Extracted page text data
################
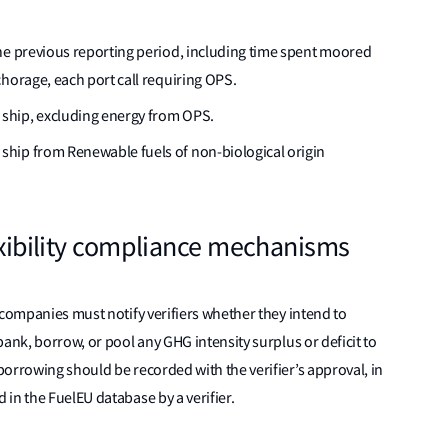
he previous reporting period, including time spent moored
horage, each port call requiring OPS.
ship, excluding energy from OPS.
hip from Renewable fuels of non-biological origin
lexibility compliance mechanisms
 companies must notify verifiers whether they intend to
 bank, borrow, or pool any GHG intensity surplus or deficit to
orrowing should be recorded with the verifier’s approval, in
in the FuelEU database by a verifier.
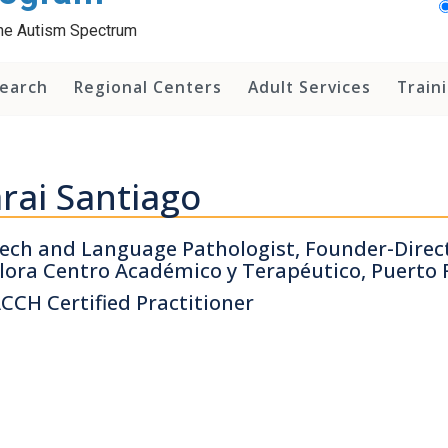
 the Autism Spectrum
earch
Regional Centers
Adult Services
Train
rai Santiago
ech and Language Pathologist, Founder-Direct
lora Centro Académico y Terapéutico, Puerto 
CCH Certified Practitioner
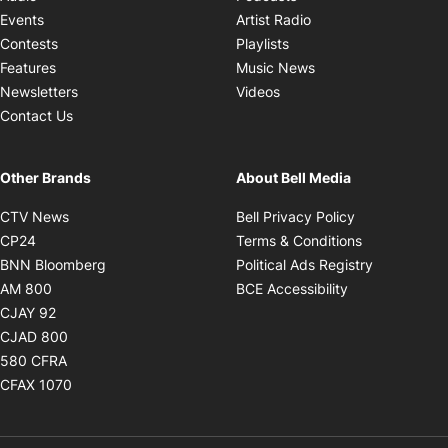
Opens in new windo
Events
Artist Radio
Opens in new window
Contests
Playlists
Opens in new wind
Features
Music News
Opens in new window
Newsletters
Videos
Contact Us
Other Brands
About Bell Media
Opens in new window
Opens in new
CTV News
Bell Privacy Policy
Opens in new window
Opens in ne
CP24
Terms & Conditions
Opens in new window
Opens in 
BNN Bloomberg
Political Ads Registry
Opens in new window
Opens in new 
AM 800
BCE Accessibility
Opens in new window
CJAY 92
Opens in new window
CJAD 800
Opens in new window
580 CFRA
Opens in new window
CFAX 1070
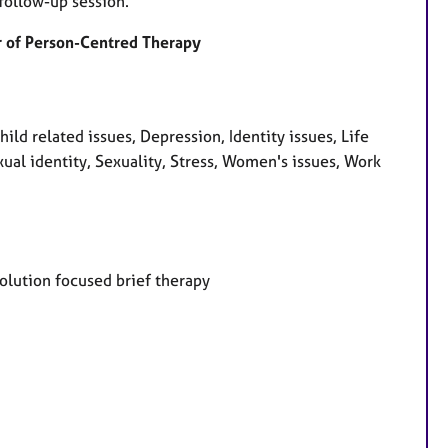
follow-up session.
der of Person-Centred Therapy
d related issues, Depression, Identity issues, Life
ual identity, Sexuality, Stress, Women's issues, Work
Solution focused brief therapy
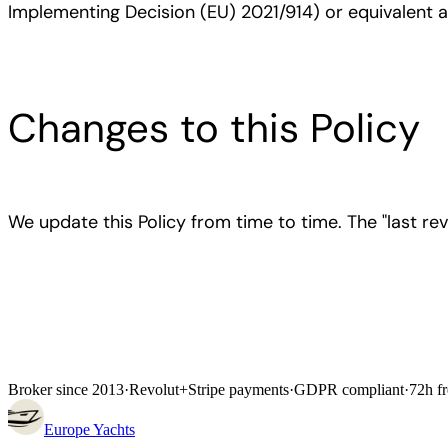
Implementing Decision (EU) 2021/914) or equivalent
Changes to this Policy
We update this Policy from time to time. The "last rev
Broker since 2013
·
Revolut
+
Stripe payments
·
GDPR compliant
·
72h fr
Europe
Yachts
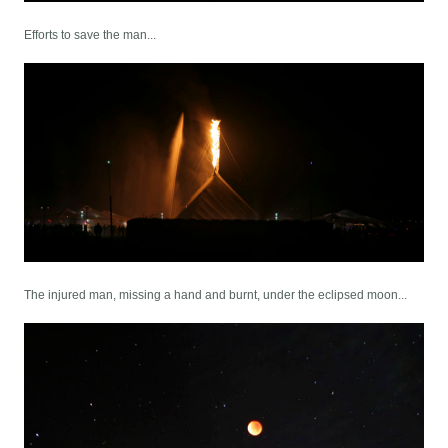
Efforts to save the man...
The injured man, missing a hand and burnt, under the eclipsed moon...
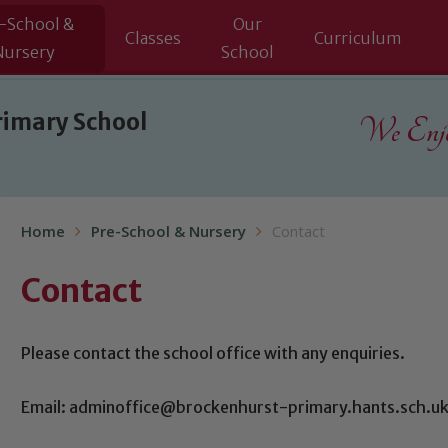
-School &
Our
Classes
Curriculum
Nursery
School
rimary School
We Enjoy
Home
Pre-School & Nursery
Contact
Contact
Please contact the school office with any enquiries.
Email: adminoffice@brockenhurst-primary.hants.sch.u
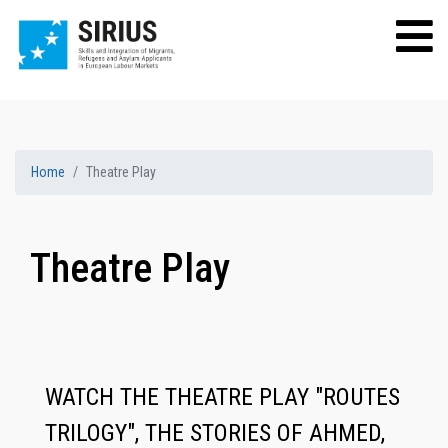
Home
Theatre Play
Theatre Play
WATCH THE THEATRE PLAY "ROUTES
TRILOGY", THE STORIES OF AHMED,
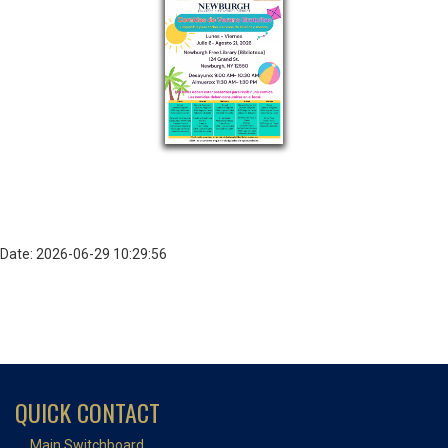
Date: 2026-06-29 10:29:56
QUICK CONTACT
Main Switchboard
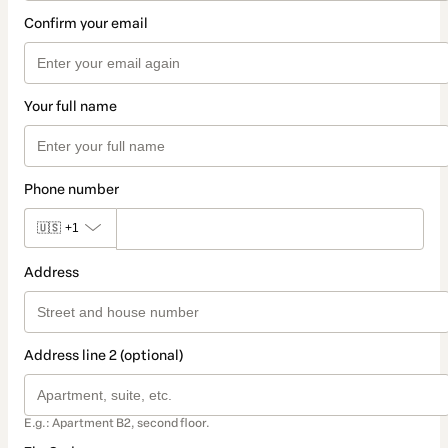
Confirm your email
Your full name
Phone number
🇺🇸
+1
Address
Address line 2 (optional)
E.g.: Apartment B2, second floor.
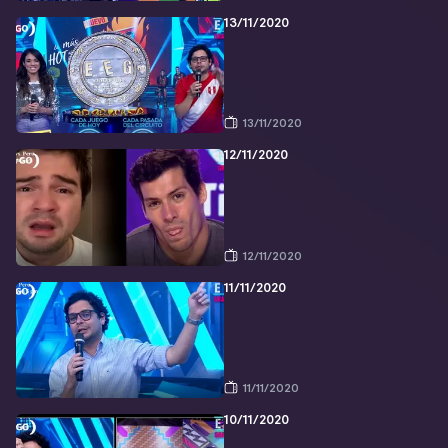
13/11/2020
13/11/2020
12/11/2020
12/11/2020
11/11/2020
11/11/2020
10/11/2020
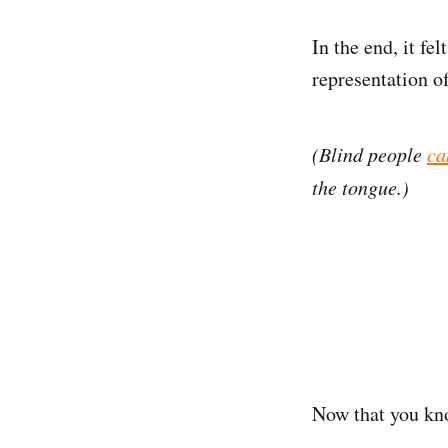
In the end, it fe
representation of
(Blind people
ca
the tongue.)
Now that you kno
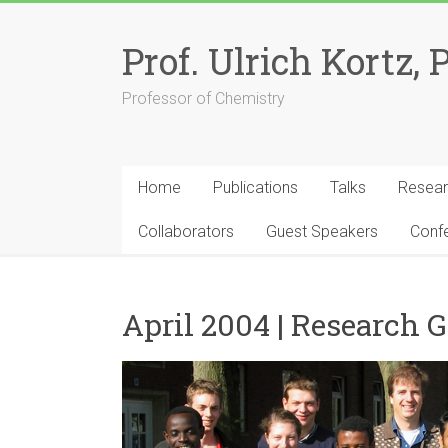
Skip
to
Prof. Ulrich Kortz, 
content
Professor of Chemistry
Home
Publications
Talks
Resea
Collaborators
Guest Speakers
Conf
April 2004 | Research 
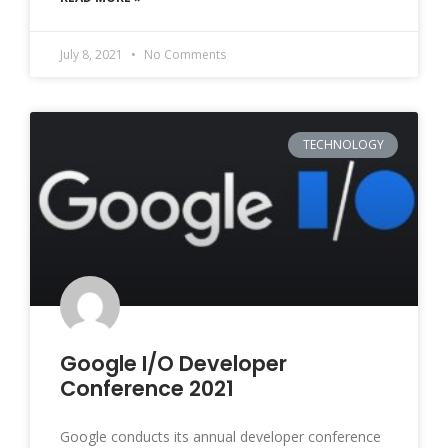
July 8, 2021
No Comments
TECHNOLOGY
Google I/O Developer
Conference 2021
Google conducts its annual developer conference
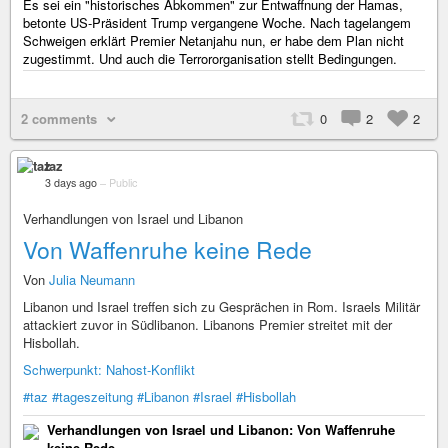
Es sei ein "historisches Abkommen" zur Entwaffnung der Hamas,
betonte US-Präsident Trump vergangene Woche. Nach tagelangem
Schweigen erklärt Premier Netanjahu nun, er habe dem Plan nicht
zugestimmt. Und auch die Terrororganisation stellt Bedingungen.
2 comments
0
2
2
taz
3 days ago
–
Public
Verhandlungen von Israel und Libanon
Von Waffenruhe keine Rede
Von
Julia Neumann
Libanon und Israel treffen sich zu Gesprächen in Rom. Israels Militär
attackiert zuvor in Südlibanon. Libanons Premier streitet mit der
Hisbollah.
Schwerpunkt: Nahost-Konflikt
#taz
#tageszeitung
#Libanon
#Israel
#Hisbollah
Verhandlungen von Israel und Libanon: Von Waffenruhe
keine Rede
################
- **Exercise aim**: Which lines of the records above contain the word "Rede"? Copy each of them.

- **Answer box**:
Von Waffenruhe keine Rede
keine Rede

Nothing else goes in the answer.